### SUPPLIED RECORDS:
■ ■ ■ ■ ■ ■ ■

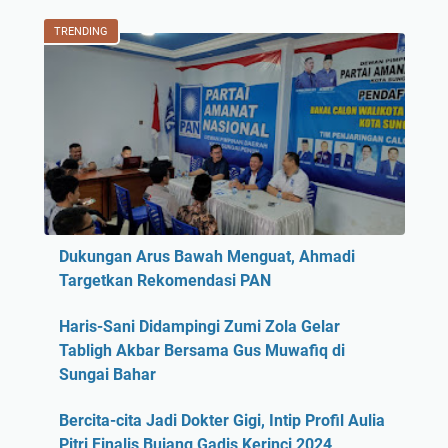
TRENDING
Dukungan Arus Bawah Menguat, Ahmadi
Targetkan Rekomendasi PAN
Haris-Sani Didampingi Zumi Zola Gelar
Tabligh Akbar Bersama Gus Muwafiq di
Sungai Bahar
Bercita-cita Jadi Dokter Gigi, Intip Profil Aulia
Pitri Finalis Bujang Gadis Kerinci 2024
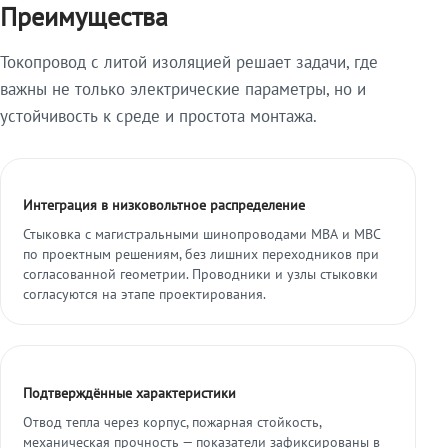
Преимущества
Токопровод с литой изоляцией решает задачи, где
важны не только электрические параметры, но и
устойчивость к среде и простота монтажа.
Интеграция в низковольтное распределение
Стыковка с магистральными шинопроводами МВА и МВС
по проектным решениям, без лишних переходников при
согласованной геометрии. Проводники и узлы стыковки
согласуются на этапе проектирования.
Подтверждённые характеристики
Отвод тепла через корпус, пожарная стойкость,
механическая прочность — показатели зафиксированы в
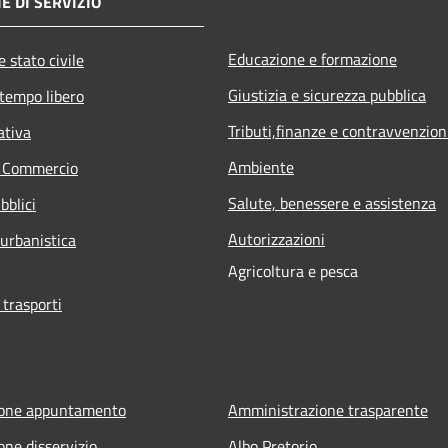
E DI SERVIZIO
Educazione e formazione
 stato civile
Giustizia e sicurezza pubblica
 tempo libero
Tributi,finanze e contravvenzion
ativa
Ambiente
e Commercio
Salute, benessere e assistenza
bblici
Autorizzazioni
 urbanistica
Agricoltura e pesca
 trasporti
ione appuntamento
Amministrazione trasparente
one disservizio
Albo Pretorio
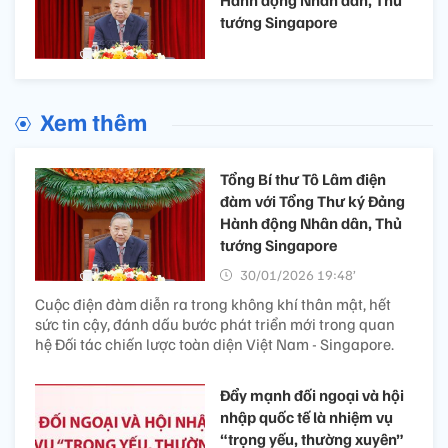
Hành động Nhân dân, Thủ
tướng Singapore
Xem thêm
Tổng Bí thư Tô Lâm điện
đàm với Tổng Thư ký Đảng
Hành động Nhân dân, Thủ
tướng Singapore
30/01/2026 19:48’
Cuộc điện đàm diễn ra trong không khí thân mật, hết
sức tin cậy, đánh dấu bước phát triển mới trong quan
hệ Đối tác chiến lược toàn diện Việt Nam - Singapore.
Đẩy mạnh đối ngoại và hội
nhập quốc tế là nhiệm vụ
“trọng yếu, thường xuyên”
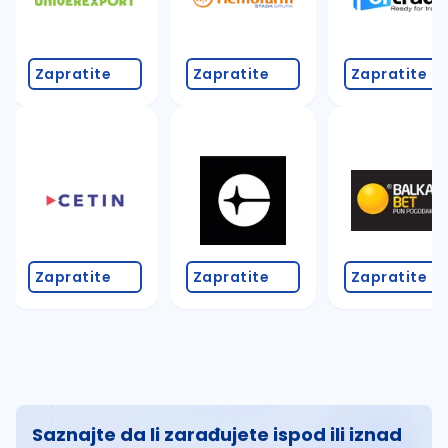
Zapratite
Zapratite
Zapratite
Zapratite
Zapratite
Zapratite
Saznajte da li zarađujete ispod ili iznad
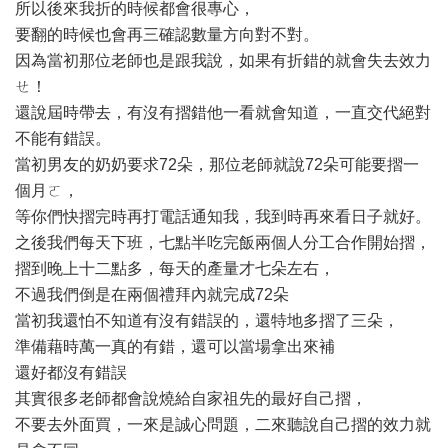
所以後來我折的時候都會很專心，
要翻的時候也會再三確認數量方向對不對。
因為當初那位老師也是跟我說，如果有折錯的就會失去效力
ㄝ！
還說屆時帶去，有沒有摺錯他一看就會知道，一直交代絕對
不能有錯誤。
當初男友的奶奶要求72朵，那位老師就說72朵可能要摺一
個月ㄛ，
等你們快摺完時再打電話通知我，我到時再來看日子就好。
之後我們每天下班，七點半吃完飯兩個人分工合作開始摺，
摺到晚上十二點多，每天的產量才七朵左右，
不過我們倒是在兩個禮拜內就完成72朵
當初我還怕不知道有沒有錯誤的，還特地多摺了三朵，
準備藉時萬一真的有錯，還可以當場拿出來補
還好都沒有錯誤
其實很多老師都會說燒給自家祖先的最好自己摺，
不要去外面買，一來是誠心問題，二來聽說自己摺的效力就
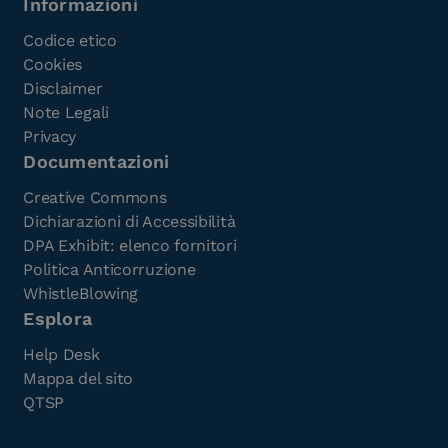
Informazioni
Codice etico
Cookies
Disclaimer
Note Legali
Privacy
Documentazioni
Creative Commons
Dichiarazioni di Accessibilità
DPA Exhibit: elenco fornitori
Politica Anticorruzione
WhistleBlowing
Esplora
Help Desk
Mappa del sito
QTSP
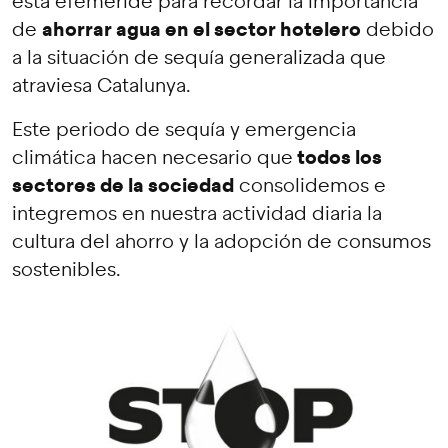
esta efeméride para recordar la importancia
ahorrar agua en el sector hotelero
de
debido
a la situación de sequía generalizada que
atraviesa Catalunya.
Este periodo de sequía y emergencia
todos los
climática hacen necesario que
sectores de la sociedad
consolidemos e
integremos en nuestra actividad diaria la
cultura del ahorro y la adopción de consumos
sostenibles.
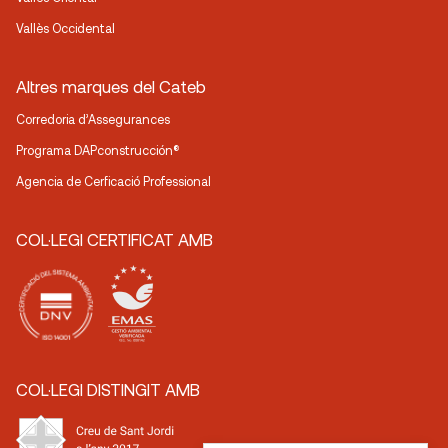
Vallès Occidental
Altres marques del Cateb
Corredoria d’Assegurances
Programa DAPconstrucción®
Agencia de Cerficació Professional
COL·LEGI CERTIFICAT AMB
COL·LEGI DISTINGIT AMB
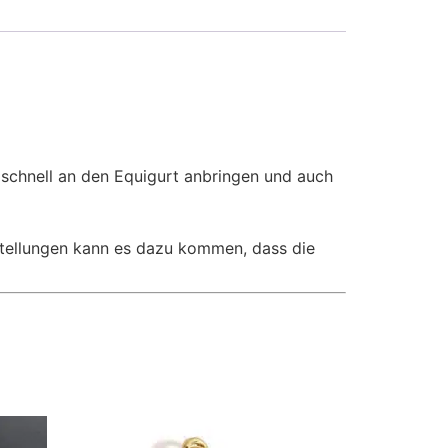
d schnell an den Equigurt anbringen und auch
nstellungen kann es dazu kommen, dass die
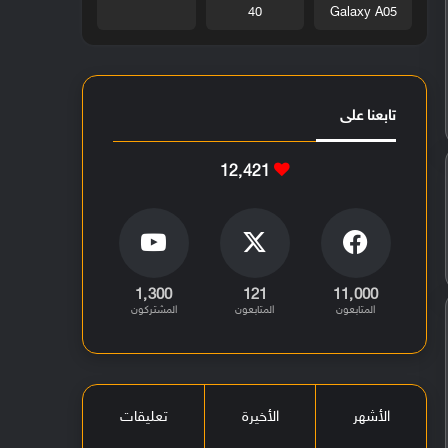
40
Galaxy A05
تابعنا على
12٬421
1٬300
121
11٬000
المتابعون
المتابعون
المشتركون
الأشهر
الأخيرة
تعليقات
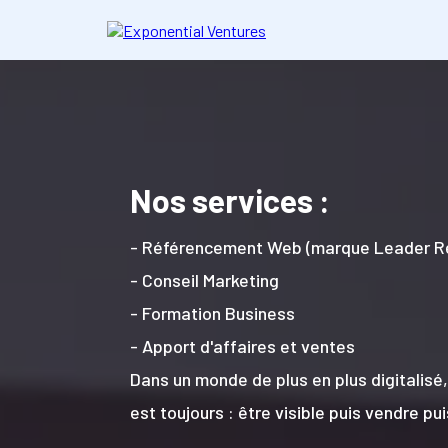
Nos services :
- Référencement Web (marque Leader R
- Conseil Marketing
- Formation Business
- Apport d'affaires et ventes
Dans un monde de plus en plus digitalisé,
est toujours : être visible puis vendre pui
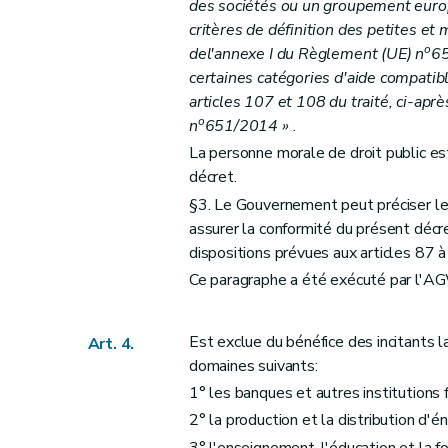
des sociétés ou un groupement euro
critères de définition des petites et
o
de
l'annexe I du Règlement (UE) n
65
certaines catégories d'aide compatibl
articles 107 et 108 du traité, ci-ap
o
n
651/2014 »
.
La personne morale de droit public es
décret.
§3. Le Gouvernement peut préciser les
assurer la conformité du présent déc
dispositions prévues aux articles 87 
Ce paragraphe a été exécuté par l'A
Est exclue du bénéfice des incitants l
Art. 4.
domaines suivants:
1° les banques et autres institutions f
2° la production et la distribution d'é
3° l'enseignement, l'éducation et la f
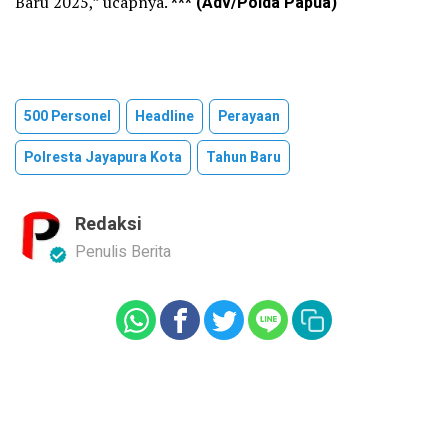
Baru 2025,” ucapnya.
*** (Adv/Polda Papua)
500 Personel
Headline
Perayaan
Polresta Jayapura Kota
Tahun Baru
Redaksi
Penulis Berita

■ ■ ■ ■ ■ ■ ■

### DIRECTIVE:
Copy out the material word for word, without any images.

### FINISHED EXERCISE:
TRENDING
Dukungan Arus Bawah Menguat, Ahmadi
Targetkan Rekomendasi PAN
Haris-Sani Didampingi Zumi Zola Gelar
Tabligh Akbar Bersama Gus Muwafiq di
Sungai Bahar
Bercita-cita Jadi Dokter Gigi, Intip Profil Aulia
Pitri Finalis Bujang Gadis Kerinci 2024
Преимущества
Токопровод с литой изоляцией решает задачи, где
важны не только электрические параметры, но и
устойчивость к среде и простота монтажа.
Интеграция в низковольтное распределение
Стыковка с магистральными шинопроводами МВА и МВС
по проектным решениям, без лишних переходников при
согласованной геометрии. Проводники и узлы стыковки
согласуются на этапе проектирования.
Подтверждённые характеристики
Отвод тепла через корпус, пожарная стойкость,
механическая прочность — показатели зафиксированы в
E DI SERVIZIO
Educazione e formazione
 stato civile
Giustizia e sicurezza pubblica
 tempo libero
Tributi,finanze e contravvenzion
ativa
Ambiente
e Commercio
Salute, benessere e assistenza
bblici
Autorizzazioni
 urbanistica
Agricoltura e pesca
 trasporti
ione appuntamento
Amministrazione trasparente
one disservizio
Albo Pretorio
Hành động Nhân dân, Thủ
tướng Singapore
Xem thêm
Tổng Bí thư Tô Lâm điện
đàm với Tổng Thư ký Đảng
Hành động Nhân dân, Thủ
tướng Singapore
30/01/2026 19:48’
Cuộc điện đàm diễn ra trong không khí thân mật, hết
sức tin cậy, đánh dấu bước phát triển mới trong quan
hệ Đối tác chiến lược toàn diện Việt Nam - Singapore.
Đẩy mạnh đối ngoại và hội
nhập quốc tế là nhiệm vụ
“trọng yếu, thường xuyên”
Zapratite
Zapratite
Zapratite
Zapratite
Zapratite
Zapratite
Saznajte da li zarađujete ispod ili iznad
所以後來我折的時候都會很專心，
要翻的時候也會再三確認數量方向對不對。
因為當初那位老師也是跟我說，如果有折錯的就會失去效力
ㄝ！
還說屆時帶去，有沒有摺錯他一看就會知道，一直交代絕對
不能有錯誤。
當初男友的奶奶要求72朵，那位老師就說72朵可能要摺一
個月ㄛ，
等你們快摺完時再打電話通知我，我到時再來看日子就好。
之後我們每天下班，七點半吃完飯兩個人分工合作開始摺，
摺到晚上十二點多，每天的產量才七朵左右，
不過我們倒是在兩個禮拜內就完成72朵
當初我還怕不知道有沒有錯誤的，還特地多摺了三朵，
準備藉時萬一真的有錯，還可以當場拿出來補
還好都沒有錯誤
其實很多老師都會說燒給自家祖先的最好自己摺，
不要去外面買，一來是誠心問題，二來聽說自己摺的效力就
Informazioni
Codice etico
Cookies
Disclaimer
Note Legali
Privacy
Documentazioni
Creative Commons
Dichiarazioni di Accessibilità
DPA Exhibit: elenco fornitori
Politica Anticorruzione
WhistleBlowing
Esplora
Help Desk
Mappa del sito
QTSP
esta efeméride para recordar la importancia
ahorrar agua en el sector hotelero
de
debido
a la situación de sequía generalizada que
atraviesa Catalunya.
Este periodo de sequía y emergencia
todos los
climática hacen necesario que
sectores de la sociedad
consolidemos e
integremos en nuestra actividad diaria la
cultura del ahorro y la adopción de consumos
sostenibles.
Vallès Occidental
Altres marques del Cateb
Corredoria d’Assegurances
Programa DAPconstrucción®
Agencia de Cerficació Professional
COL·LEGI CERTIFICAT AMB
COL·LEGI DISTINGIT AMB
d schnell an den Equigurt anbringen und auch
nstellungen kann es dazu kommen, dass die
40
Galaxy A05
تابعنا على
12٬421
1٬300
121
11٬000
المتابعون
المتابعون
المشتركون
الأشهر
الأخيرة
تعليقات
Nos services :
- Référencement Web (marque Leader R
- Conseil Marketing
- Formation Business
- Apport d'affaires et ventes
Dans un monde de plus en plus digitalisé,
est toujours : être visible puis vendre pui
des sociétés ou un groupement euro
critères de définition des petites et
o
de
l'annexe I du Règlement (UE) n
65
certaines catégories d'aide compatibl
articles 107 et 108 du traité, ci-ap
o
n
651/2014 »
.
La personne morale de droit public es
décret.
§3. Le Gouvernement peut préciser les
assurer la conformité du présent déc
dispositions prévues aux articles 87 
Ce paragraphe a été exécuté par l'A
Est exclue du bénéfice des incitants l
Art. 4.
domaines suivants:
1° les banques et autres institutions f
2° la production et la distribution d'é
3° l'enseignement, l'éducation et la f
Baru 2025,” ucapnya.
*** (Adv/Polda Papua)
500 Personel
Headline
Perayaan
Polresta Jayapura Kota
Tahun Baru
Redaksi
Penulis Berita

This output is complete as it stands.